Chernobyl new safe confinement construction

After news inadvertently leaked via NHK that the decommissioning authority (NDF) for Fukushima Daiichi was considering a Chernobyl type sarcophagus for the plant, there is now an effort by the authority to back it down.

At the same time the government is rushing to reopen as much of the evacuation zone as possible so they can terminate evacuation compensation for the roughly 100,000 evacuees of the disaster.

Minamisoma reopened closed parts of the district this week and there is now consideration for opening highly radioactive zones in Okuma near the plant in a few years.

Mayors for the impacted towns near the plant expressed obvious outrage to the media after hearing the news.

The media reports and public concern are due to it even being on the table and that alone raises some obvious concerns.

NDF calls the media reports that they are considering a sarcophagus to be “untruthful” but go on to admit that it is now among the considered options.

Obviously such a structure would not be a medium term effort unless it involved some significant new design and long term plan.

NDF also tries to frame a sarcophagus as a more “medium term” solution.

They did confirm that this isn’t a done deal, but is an option they are considering.

Following that news Japan’s state minister for industry has ruled out the option of sealing off disabled reactors at the Fukushima Daiichi nuclear plant with a Chernobyl-style sarcophagus.

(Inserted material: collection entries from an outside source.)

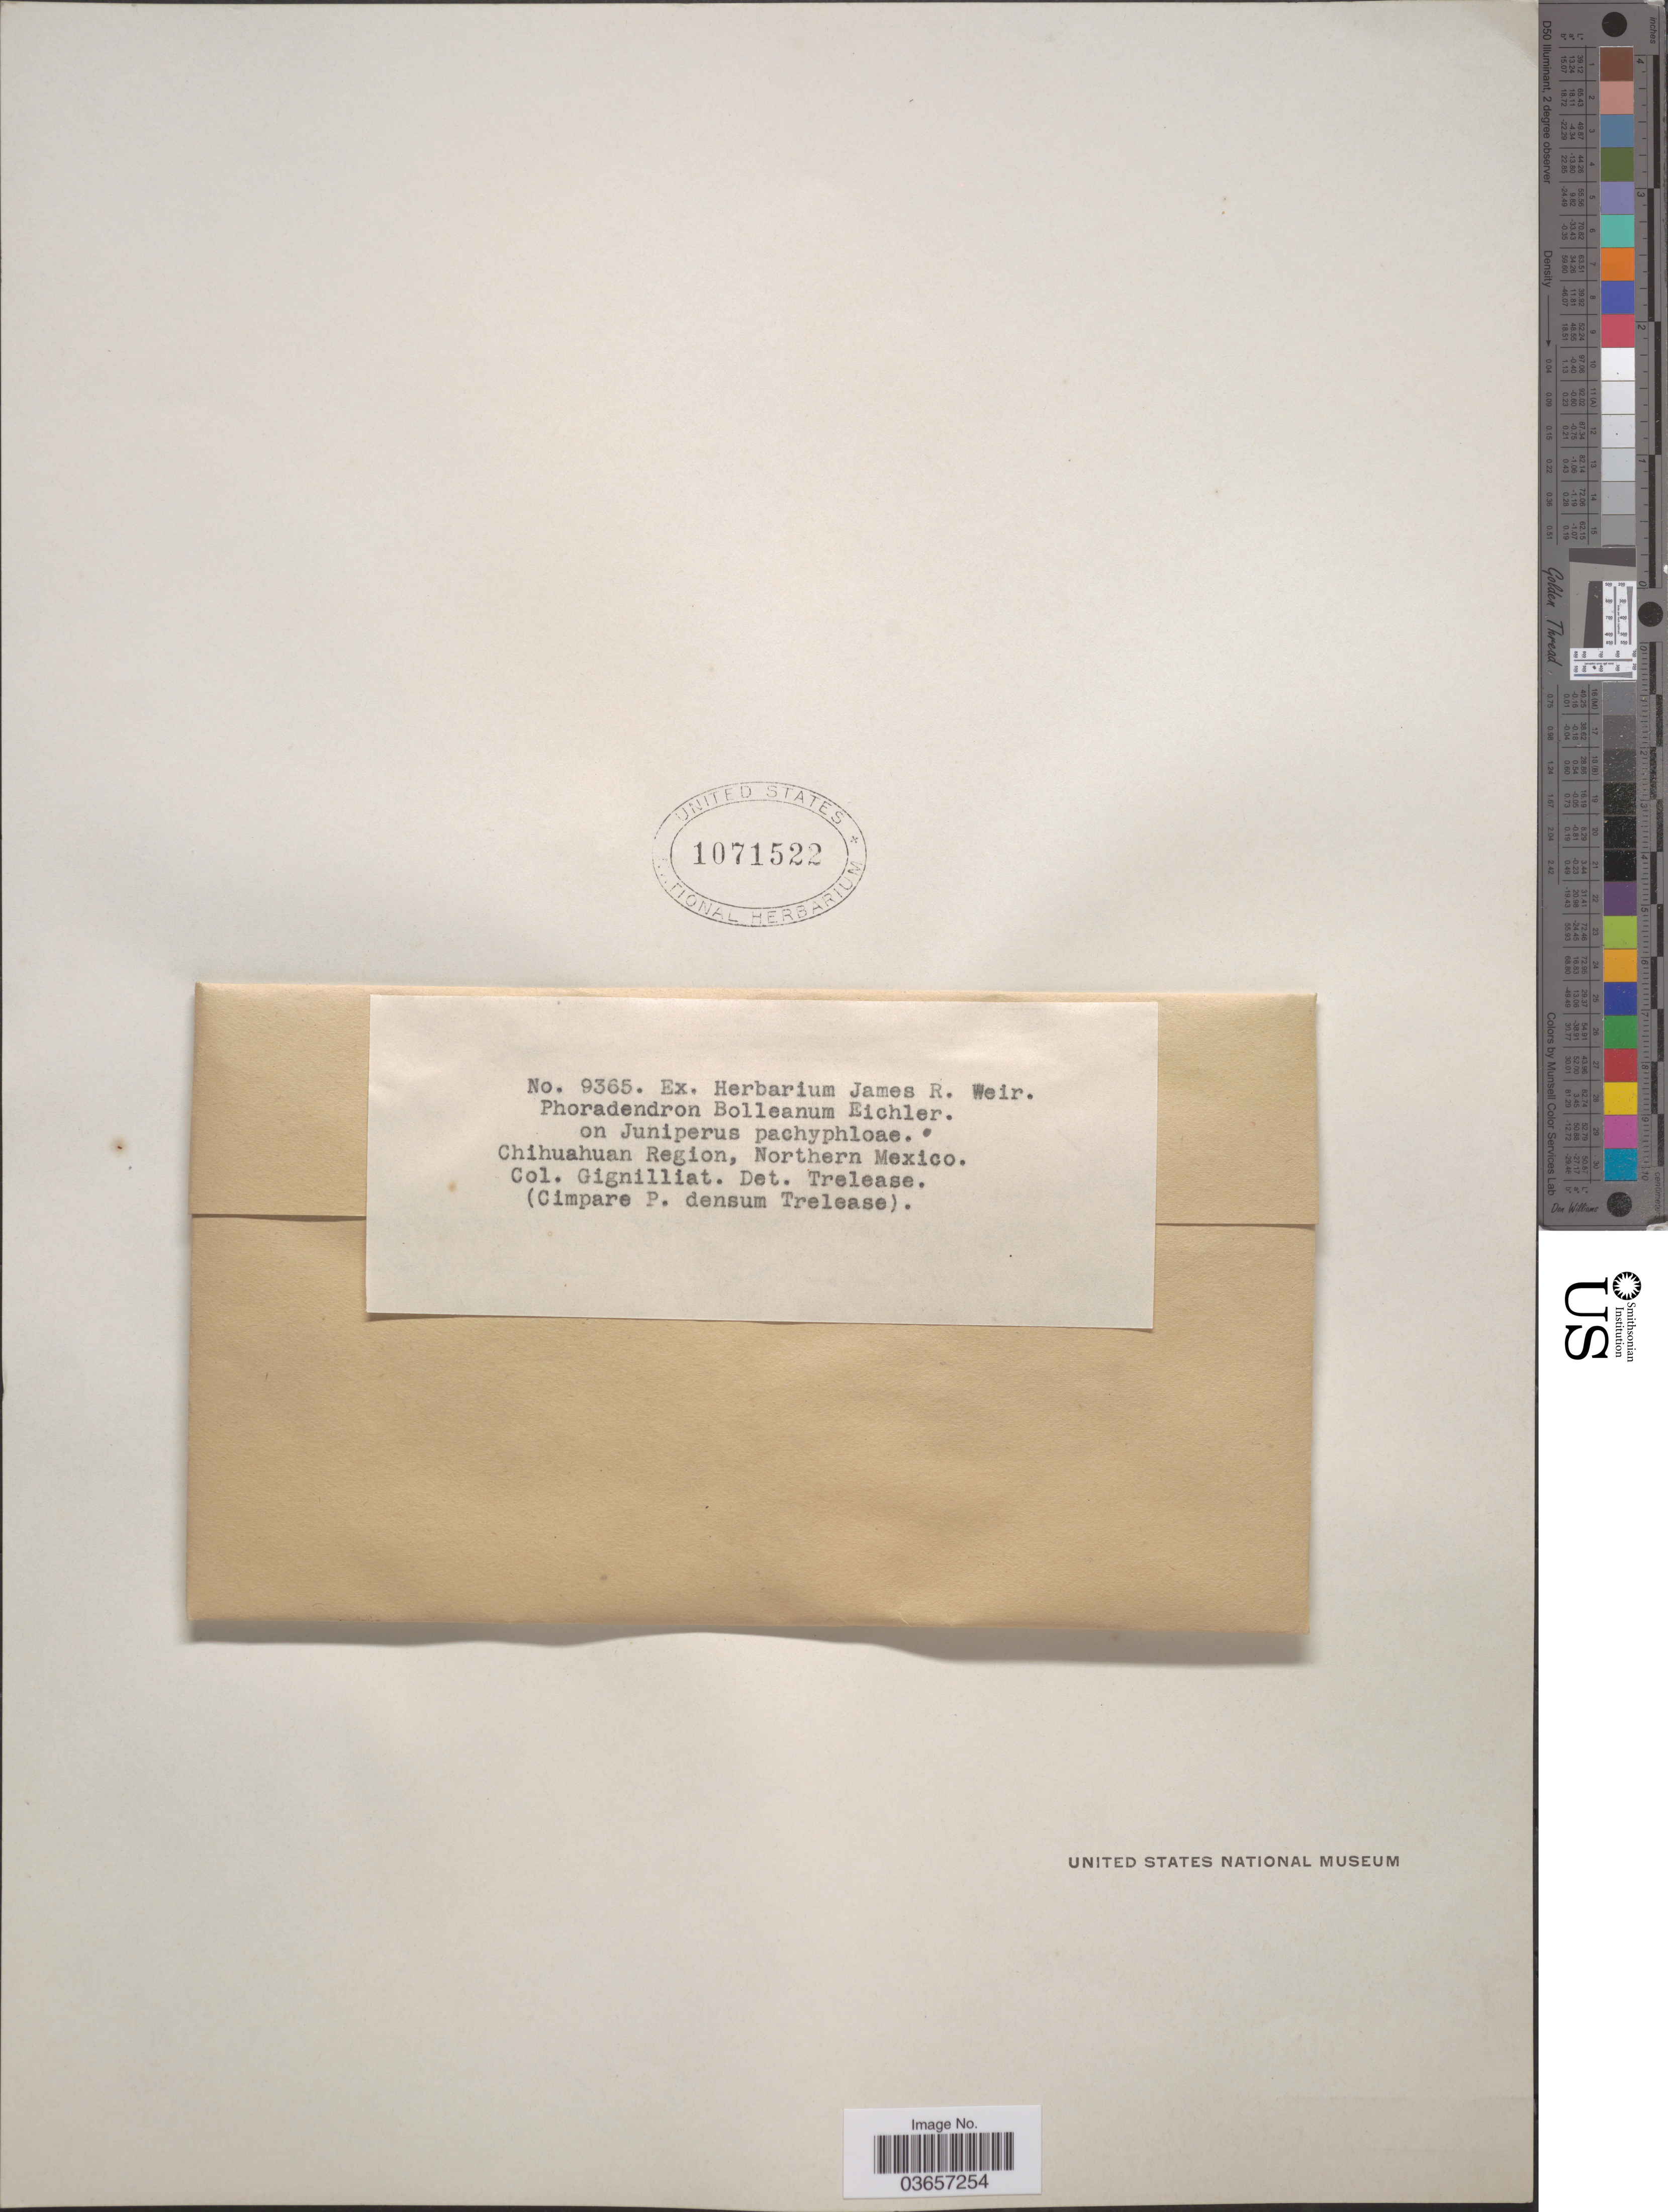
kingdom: Plantae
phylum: Tracheophyta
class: Magnoliopsida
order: Santalales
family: Viscaceae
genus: Phoradendron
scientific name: Phoradendron bolleanum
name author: (Seem.) Eichler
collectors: Gignilliat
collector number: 9365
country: Mexico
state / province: Chihuahua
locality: Chihuahua Region, Northern Mexico.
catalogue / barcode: US 1071522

Takagi said the government’s policy is to stand by the people of Fukushima, and that his ministry has told the decommissioning body to rewrite its technical report.

Responding to Uchibori, Takagi said the government has no intention of using such an option, and that completing the decommissioning process is the top priority.

The body said it remained committed to removing fuel debris from the reactors that suffered meltdowns in the March 2011 accident.

But it presented a technical report that left room for entombing the reactors in a massive metal and concrete structure.

Yosuke Takagi met Fukushima Governor Masao Uchibori in Tokyo on Friday.

Uchibori said he was shocked to hear the word “sarcophagus” and called the option unacceptable.